Apple Pay hits roadblock as US pharmacies disable NFC access

Apple Pay hits roadblock as US pharmacies disable NFC access

Two of the biggest pharmacy chains in the US have disabled NFC terminals in an attempt to shut out Apple Pay ahead of the launch of retailer-backed platform CurrentC in 2015.

In a leaked internal memo published on SlashGear, it was revealed that Rite Aid, a US pharmacy chain deliberately modified or disabled NFC eftpos terminals to prevent access for customers wishing to use Apple Pay.

In an internal e-mail sent to a shift supervisor it was revealed that CVS, another US pharmacy chain, has now followed suit in disabling customers from using Apple's payment technology.

Both pharmacy chains are part of the Merchant Customer Exchange (MXC) consortium, which is launching a rival mobile payments platform, dubbed CurrentC. The venture was set up in 2012 by numerous merchants including 7-Eleven, Target and Wal-Mart and is backed by tech partners FIS, Gemalto and Paydiant.

The modification to the pharmacy NFC terminals will also shut out other competing platforms including those from telco-backed SoftCard and Google Wallet.

Following Apple's launch of Apple Pay last month, major retailers Wal-Mart and Best Buy both confirmed they will not be signing up to the system.

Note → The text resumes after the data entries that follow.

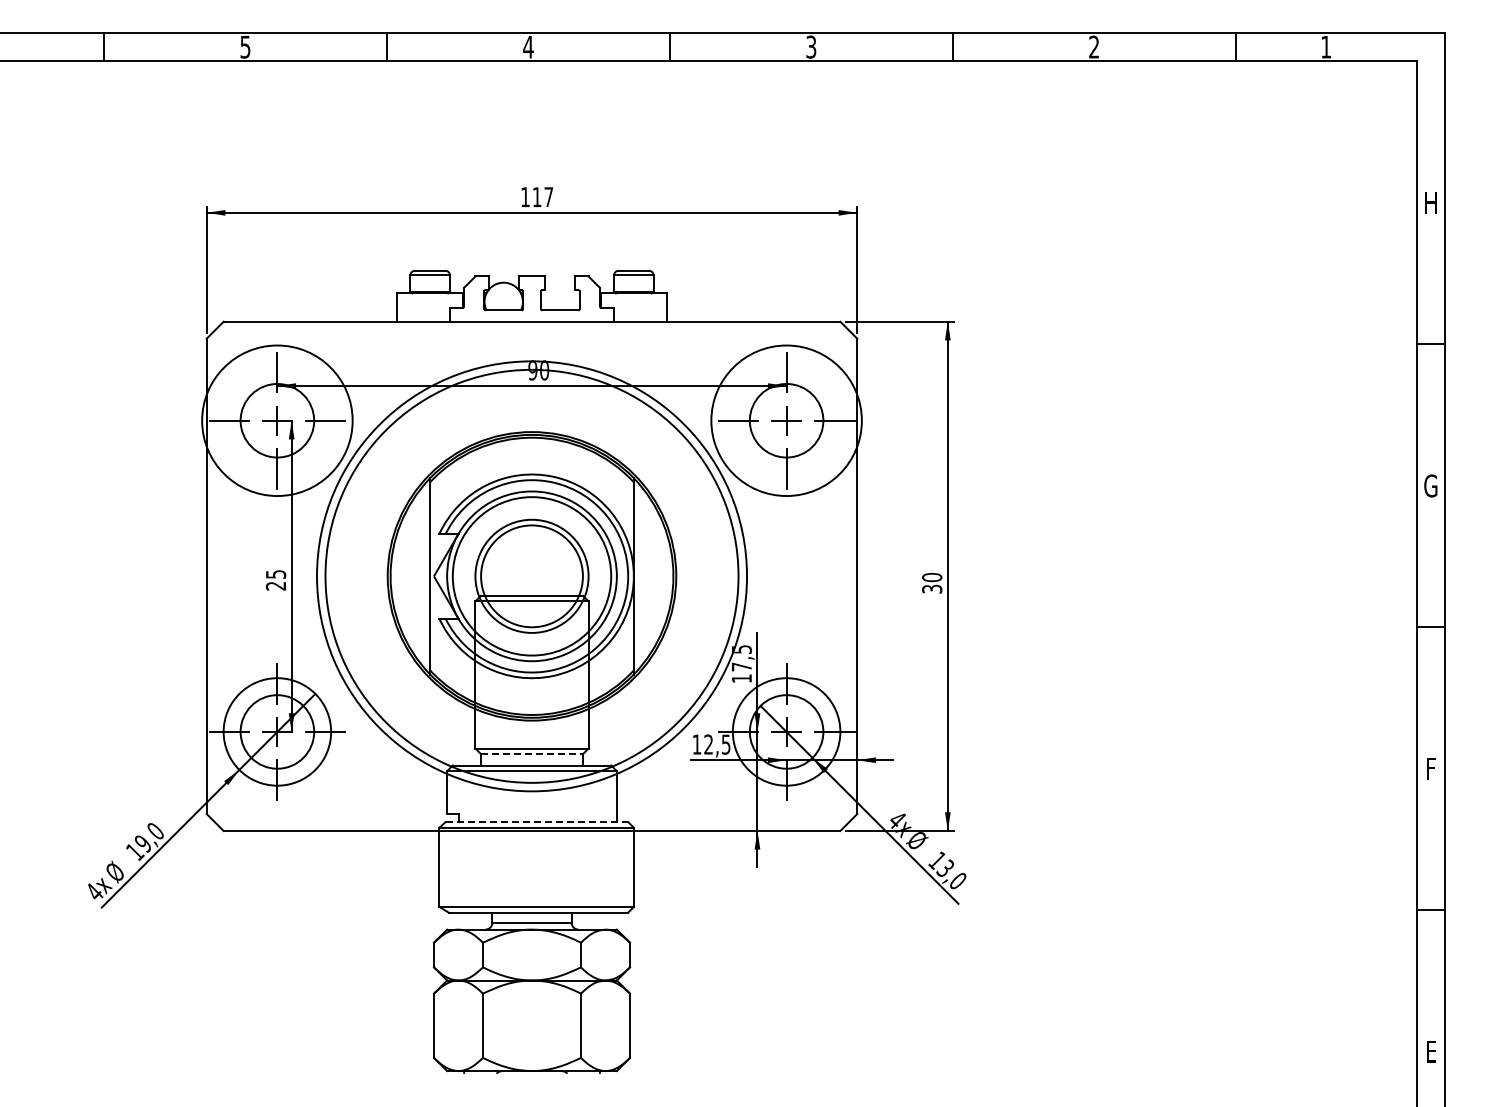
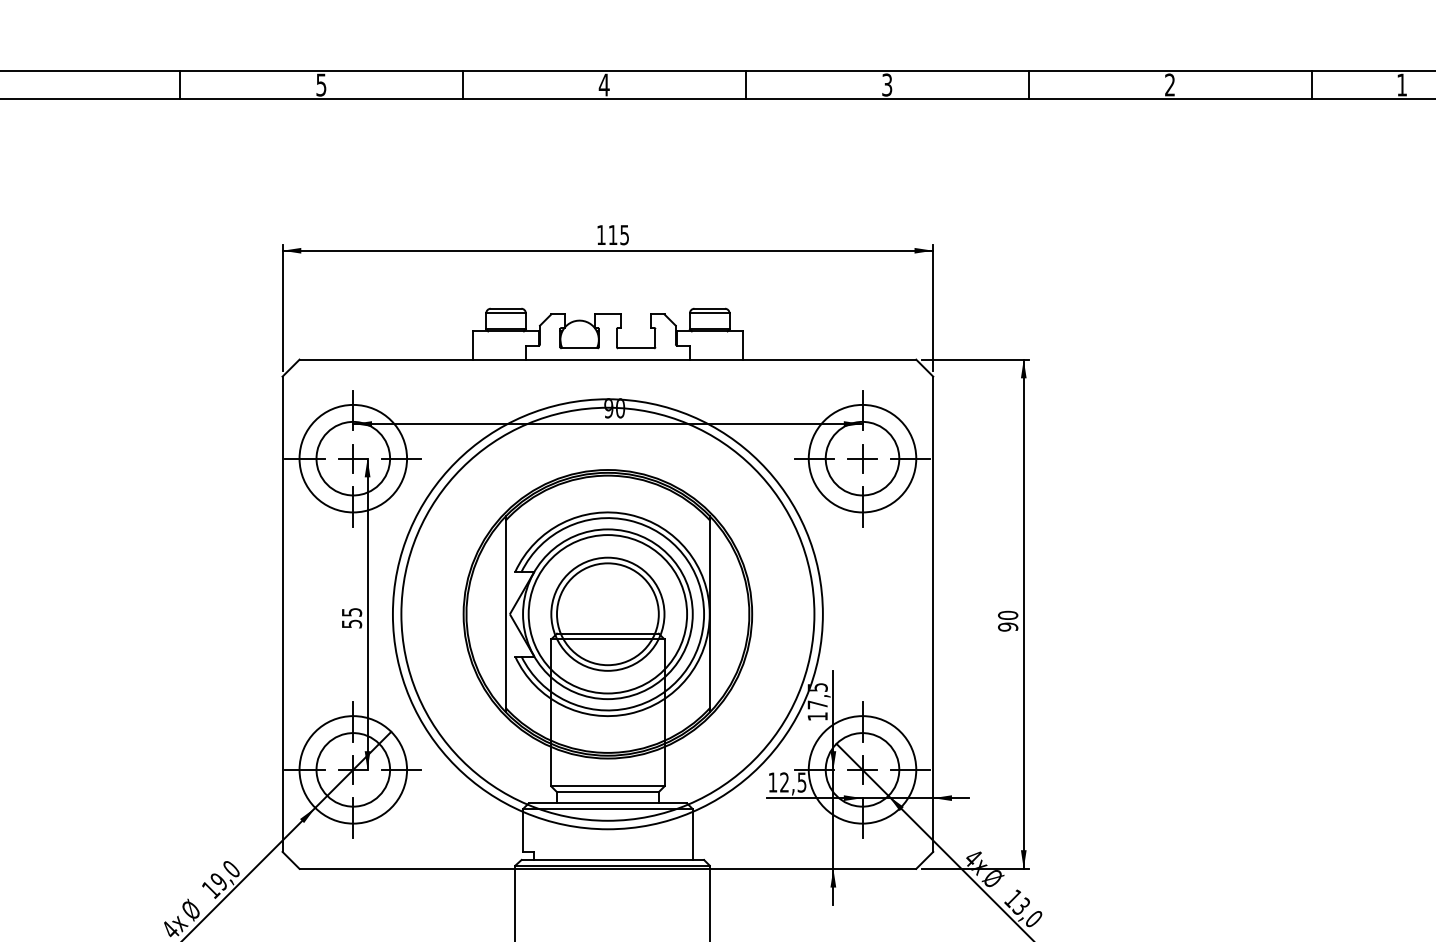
text: (548, 197) -> (624, 235), 117 -> 115
circle: (277, 420) -> (353, 458), size x0.71
circle: (786, 420) -> (862, 458), size x0.71
text: (275, 586) -> (351, 624), 25 -> 55
text: (932, 588) -> (1008, 626), 30 -> 90
line: (532, 754) -> (608, 792), dashed -> solid
line: (537, 822) -> (613, 860), dashed -> solid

Rather than using NFC technology, CurrentC will use a QR-code system displayed on the merchant's point of sale which is then scanned by the customer's phone. CurrentC will automatically apply discounts, initiate loyalty programs and withdraw funds from a customer's current accounts - cutting out credit-card processing fees.

Comments: (6)

Martin Cox
Martin Cox - Rambus - Rotterdam 27 October, 2014, 11:16Be the first to give this comment the thumbs up 0 likes

It'll also shut out contactless card acceptance.. It'll be interesting to see how long this kind of stance is held if customers try to tap their cards or phones and are told "sorry, our proprietarty solution only".

A Finextra member
A Finextra member 27 October, 2014, 12:23Be the first to give this comment the thumbs up 0 likes

I suspect the reader firm/software can be modified to decline only ApplePay requests. Contactless cards should be ok. Ironic really as Apple should be last to complain about other propreitry solutions!

A Finextra member
A Finextra member 27 October, 2014, 12:25Be the first to give this comment the thumbs up 0 likes

Seems childish in a, "I'll just take my ball and go home" kind of way.

A Finextra member
A Finextra member 27 October, 2014, 12:301 like 1 like

Given than McX (and the retailers involved in that payment route) see the future as 'mobile payments' and are gearing up accordingly, is anyone really surprised that some (probably all eventually) of the merchants accepting McX see the merchant led McX solution as the way forward that suits them most rather than the Apple Pay product which effectively gives away control of the purchase process?  I'm not.

A Finextra member
A Finextra member 27 October, 2014, 12:371 like 1 like

Indeed, and long overdue. Retailing organisations have been waiting on the banks et al for too long in coming up with a mobile solution or environement that actually works for them and adds value (without more transaction fee burdens). Under their own control they can offer a more coherent and persoanlised payment user experience with the data remaing in their domain. Just seems to make more sense tbh...

Ketharaman Swaminathan
Ketharaman Swaminathan - GTM360 Marketing Solutions - Pune 27 October, 2014, 14:311 like 1 like

Not surprising but suicidal, as time will tell. There's no way MCX can achieve mainstream adoption of CurrentC at a total cost that is below their post Frank-Dodd-Durban debit / credit interchange fees of 12 cents / ~3%.